Some species of cichlids are more aggressive than others as well, so if you’ve got a particularly aggressive species or mixed species, it could cause some bullying as well.
Too Much Water Current
You can check out here for appropriate levels of current in your cichlid’s tank.
Sometimes cichlids just don’t like too much current in their environment and might spend more time hanging out or sleeping on the bottom of the tank rather than swimming around getting exercise.
Too much current is exhausting for cichlids and can make them feel like they are in more danger than if there was less current. They might also not be able to find enough shelter or hiding spots on the bottom of your tank with too much current.
They Are Sick
Sometimes cichlids will spend a lot of time hiding because they’re sick. This is especially true if they have a disease that makes them feel weak and sick all of the time.
Cichlids that are stressed will also spend a lot more time on the bottom of your tank because that’s where they can be more protected from other fish in the tank as well as any predators outside it.
If you notice your cichlids spending a lot more time on the bottom of your tank and hiding than normal, you should try to determine what’s going on with them and why they might be doing this.
This can help eliminate many health concerns pretty quickly because when cichlids are sick or feel threatened, they tend to stay in one spot so they don’t get bullied or picked on.
Check for white spots, Bloating, Hole in the Head, fin rot, or anything else that can cause them to be lethargic.
How Do I Stop My Cichlids From Hiding?
The best way to stop cichlids from hiding is to make sure you’ve got an appropriately sized tank.
You should make sure you aren’t overcrowding the tank because cichlids need their space to feel safe and secure.
They also like to have plenty of hiding places, so if they don’t feel like there’s enough room for them to hide, they might stay on the bottom of your tank.
You should install plenty of driftwood as well as rock caves and other hiding places for your cichlids to feel secure in their own environment. Make sure they have a place where they can go to get away from the rest of your tank, especially if you have bullies or aggressive fish in there.
If your cichlids are spending a lot of time in one corner of the tank and not moving around too much, you should check their water quality. Is your water overly dirty?
That could cause them to feel sick and want to hide out more often than usual.

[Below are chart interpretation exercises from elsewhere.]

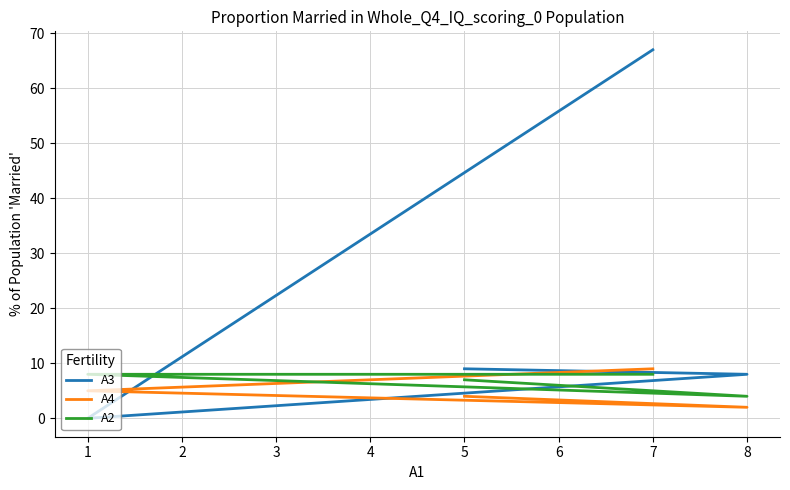

Reading left to right, extract all data points from this chart.

A3: 1=0	5=9	7=67	8=8
A4: 1=5	5=4	7=9	8=2
A2: 1=8	5=7	7=8	8=4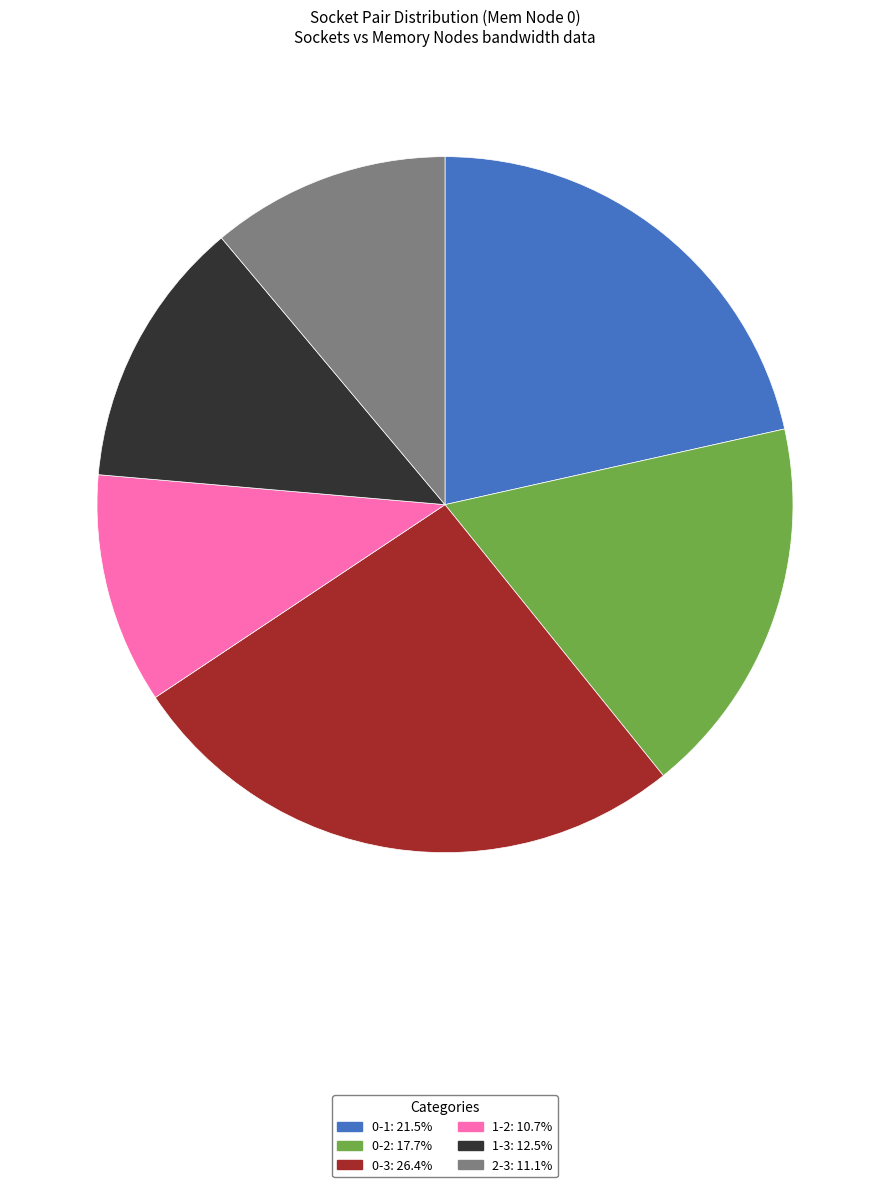

How many segments does this pie chart have?

6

Be sure to cut down on the current if there is too much in your tank. You should also check to make sure your rocks and driftwood are secure in the substrate because if they aren’t, it can cause a lot of unnecessary stress for your cichlids when they try not to move around too much.
Be sure to offer them plenty of food as well because that’s going to help with their energy level. If they don’t feel like they have enough food to eat, they might spend more time hiding than moving around and getting their exercise in.

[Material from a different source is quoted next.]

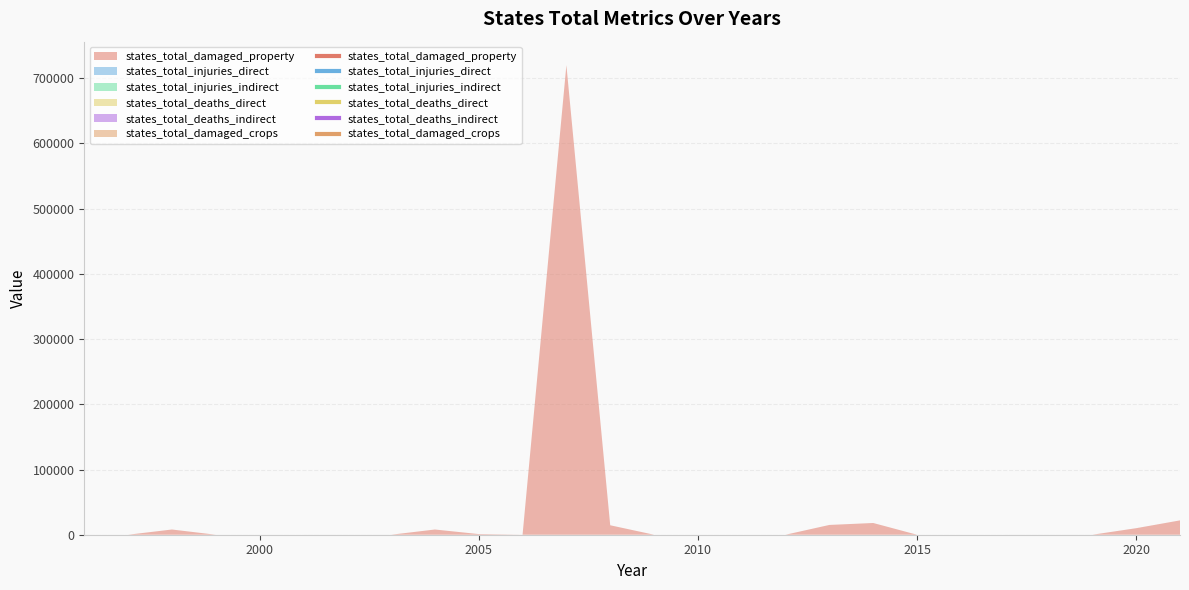

List the series in order of their peak value, highest first.

states_total_damaged_property, states_total_injuries_direct, states_total_injuries_indirect, states_total_deaths_direct, states_total_deaths_indirect, states_total_damaged_crops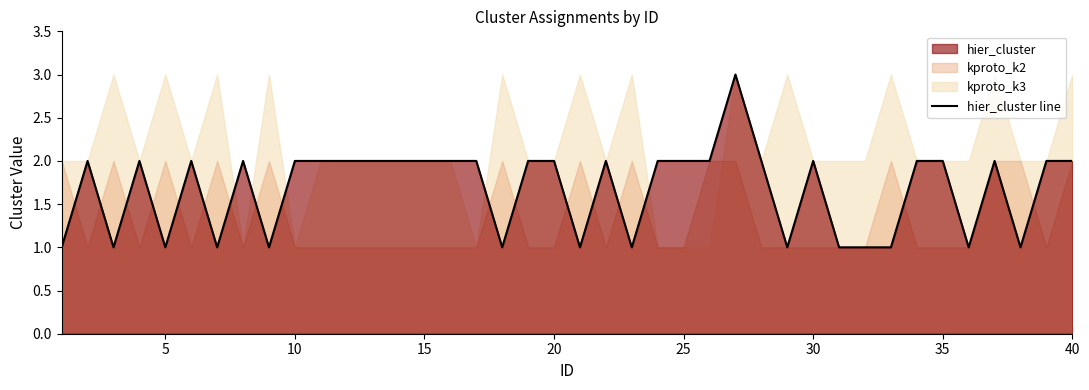

Count the values in the range 1 to 2.

39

If you’ve tried everything and your cichlids still seem to be spending a lot of time on the bottom of the tank for no reason, you should test your water and keep track of the pH level.

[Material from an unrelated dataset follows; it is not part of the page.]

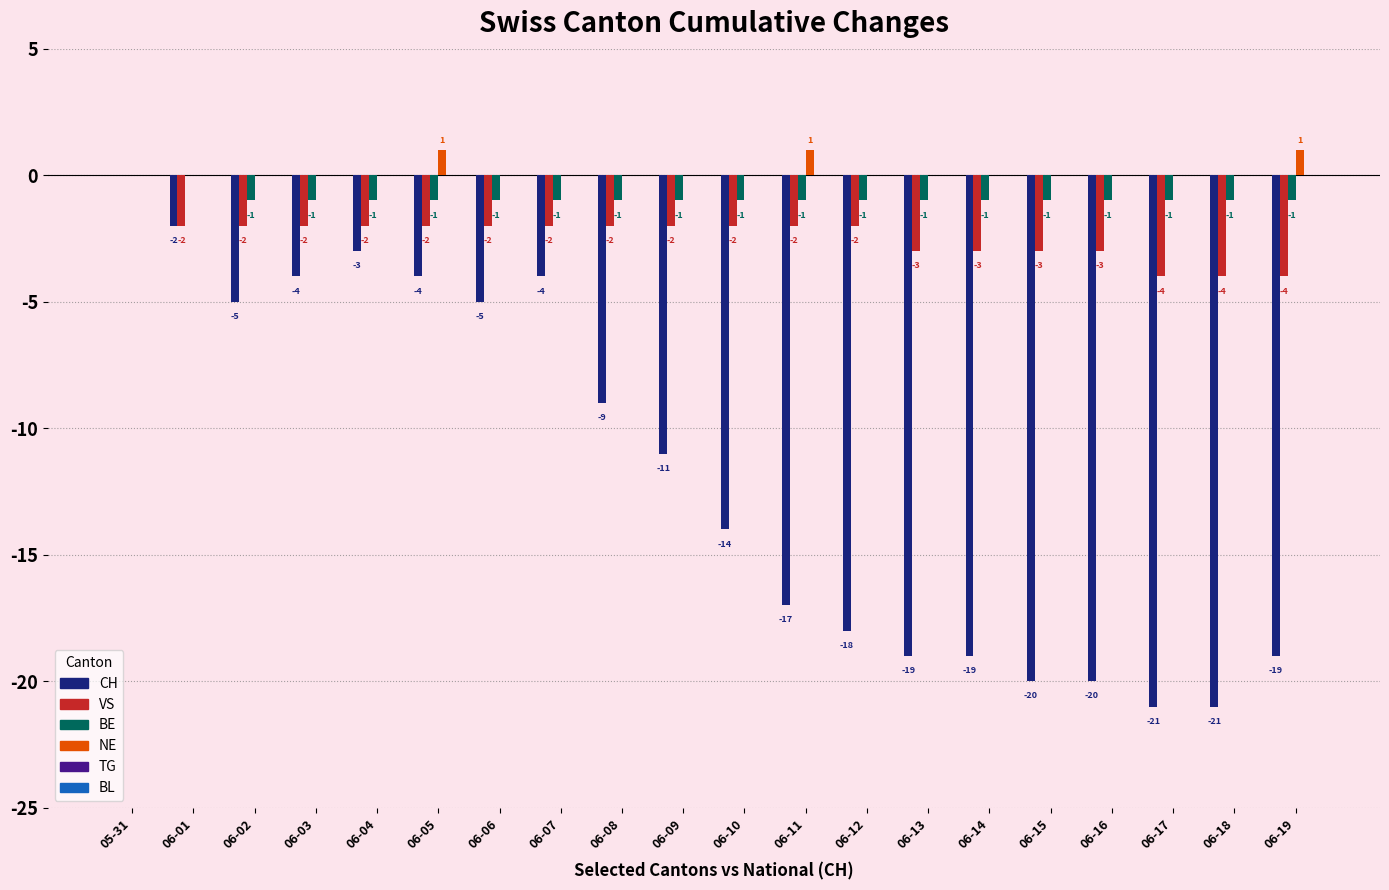

The value of NE at 06-09 is 0. True or false?

True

If they are new additions to your tank, they might just need some time to adjust. Sometimes it takes them a few days or even weeks to feel comfortable enough in their new environment for them to start moving around and exploring again.
And always keep an eye on their health and any signs of disease or illness that can cause them to behave differently than usual. Medicate when necessary in a quarantine tank so you can keep track of what might be going on with them and how your treatment is working.